[Change detection data]
⁂
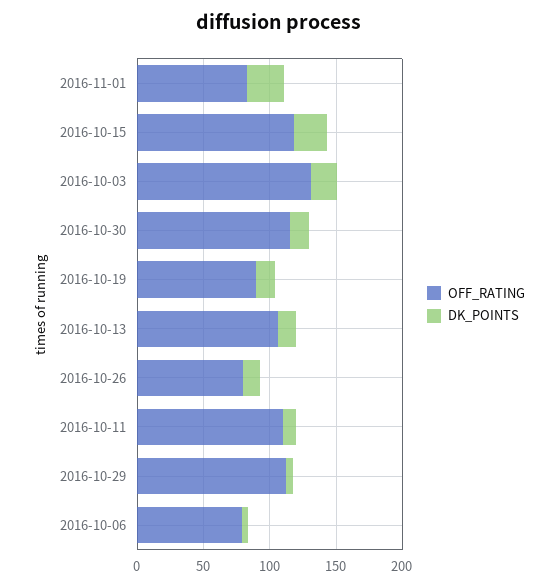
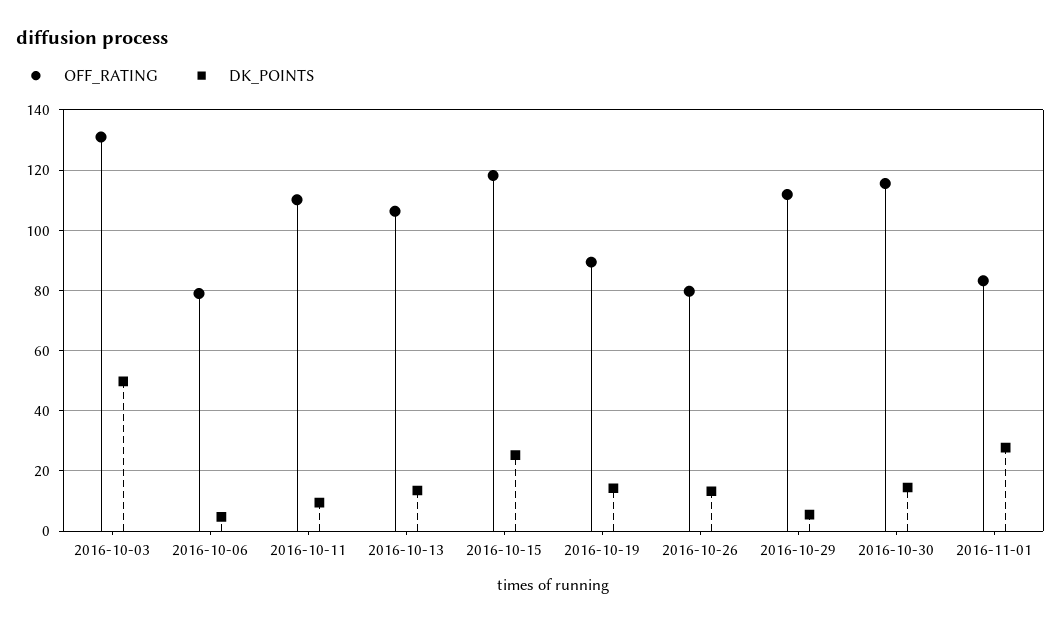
DK_POINTS, 2016-10-03: 20 -> 50

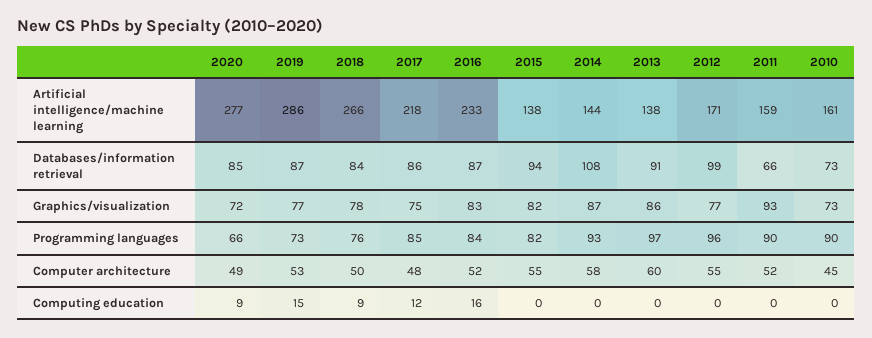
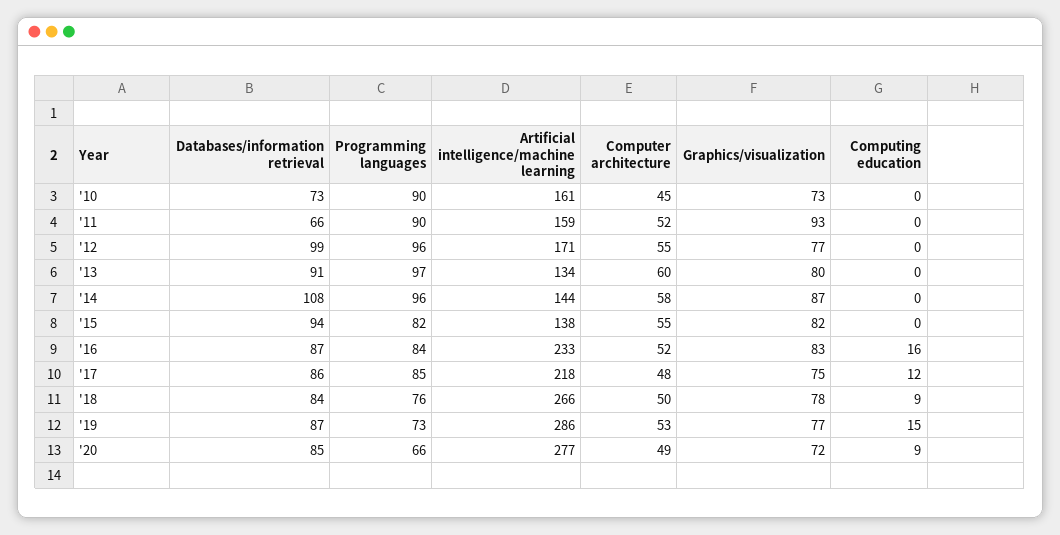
2013, Artificial intelligence/machine learning: 138 -> 134
2013, Graphics/visualization: 86 -> 80
2014, Programming languages: 93 -> 96

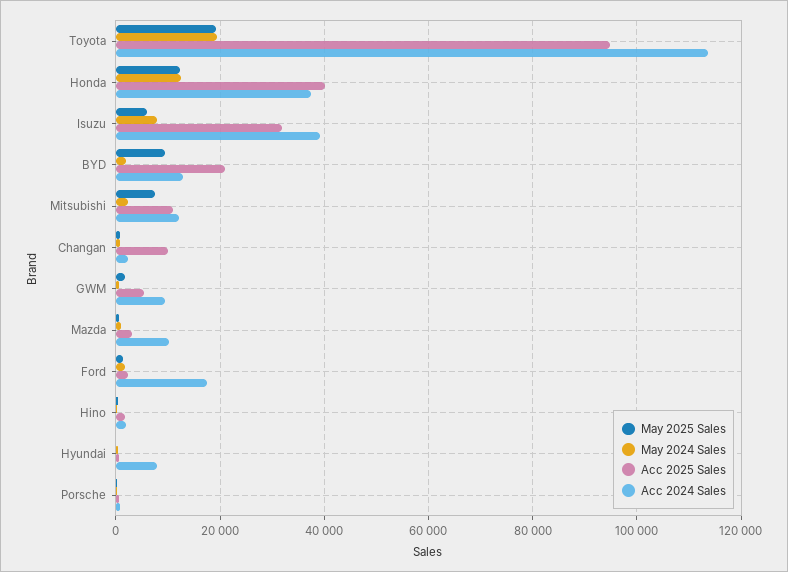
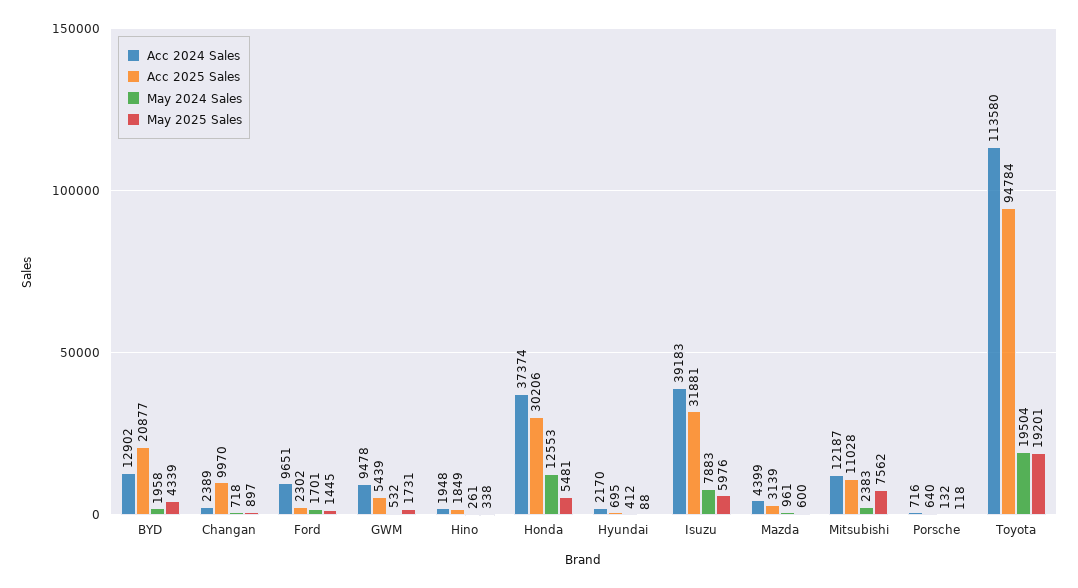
May 2025 Sales, Honda: 12000 -> 5481
Acc 2025 Sales, Honda: 40000 -> 30206
May 2025 Sales, BYD: 10000 -> 4339
Acc 2024 Sales, Mazda: 10000 -> 4399
Acc 2024 Sales, Ford: 18000 -> 9651
Acc 2024 Sales, Hyundai: 8000 -> 2170

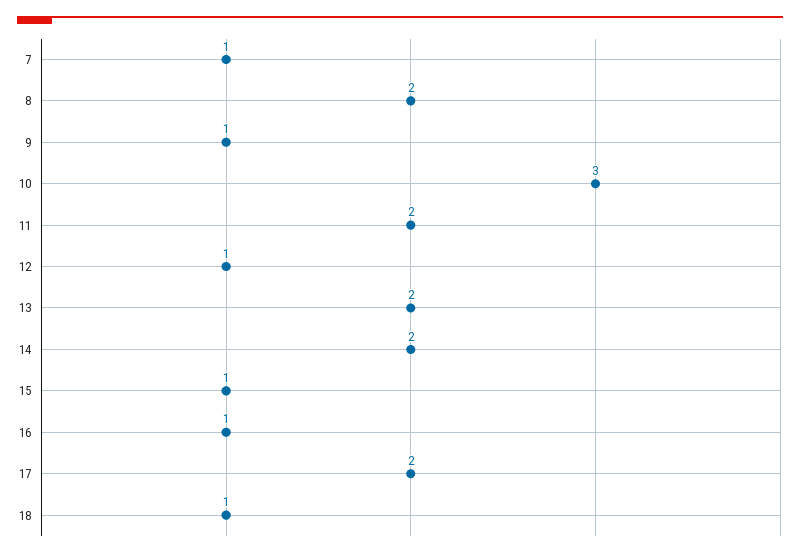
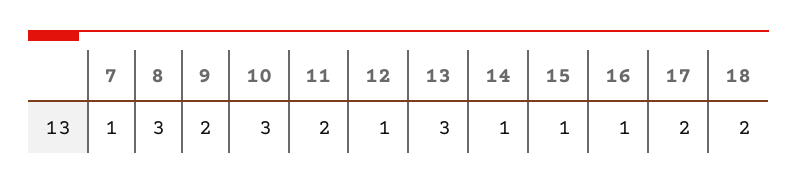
8: 2 -> 3
9: 1 -> 2
13: 2 -> 3
14: 2 -> 1
18: 1 -> 2

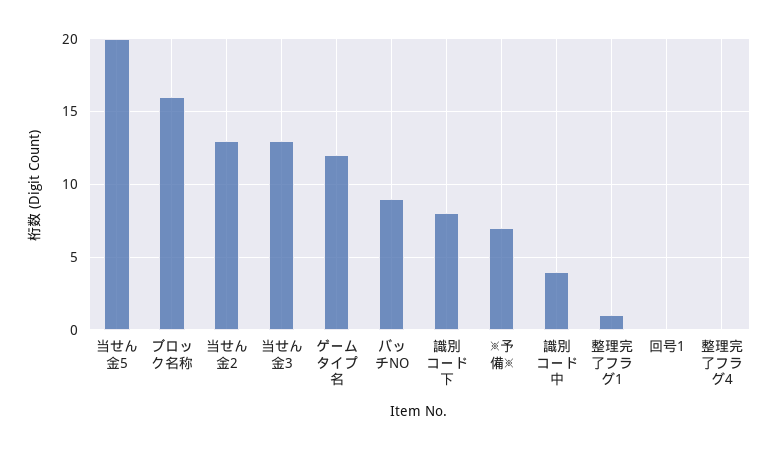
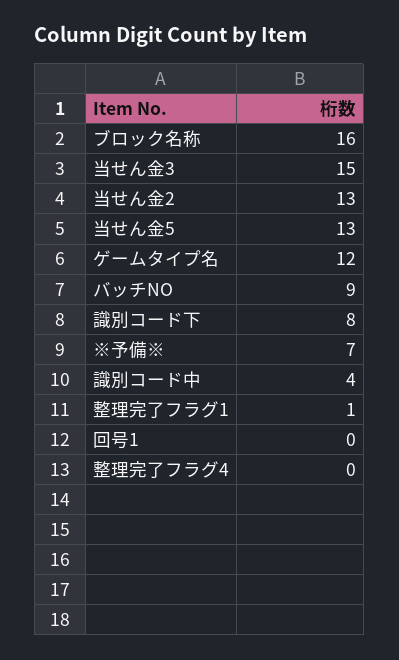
当せん金5: 20 -> 13
当せん金3: 13 -> 15

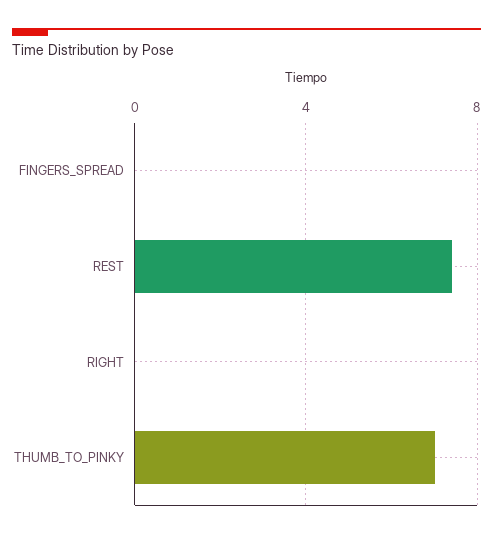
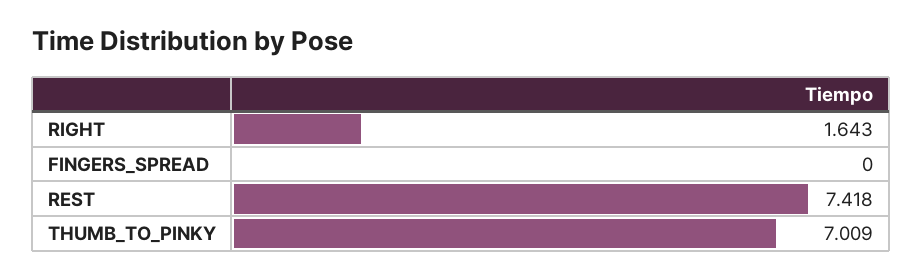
RIGHT: 0 -> 1.643

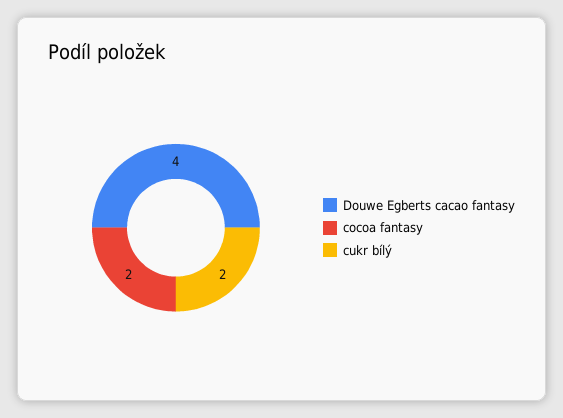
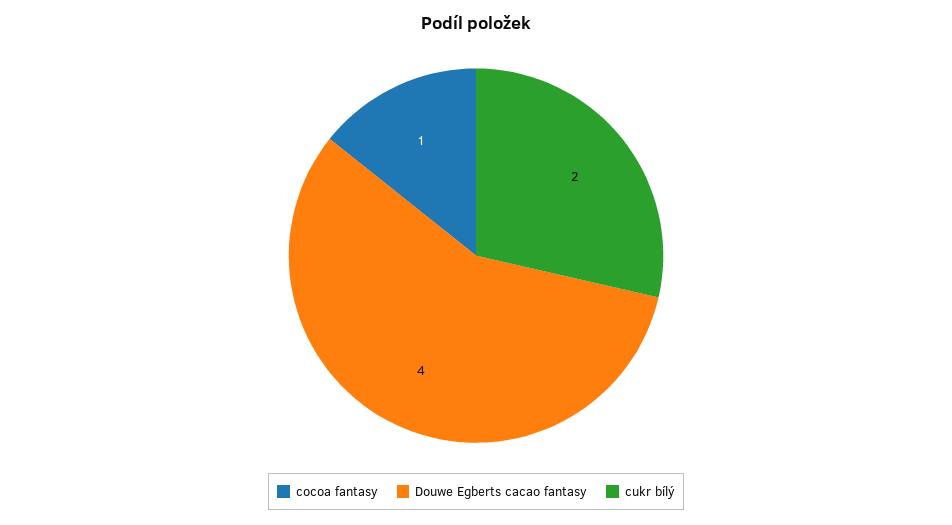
cocoa fantasy: 2 -> 1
⁂
Copy every line of the entries above in which "Honda" occurs.

May 2025 Sales, Honda: 12000 -> 5481
Acc 2025 Sales, Honda: 40000 -> 30206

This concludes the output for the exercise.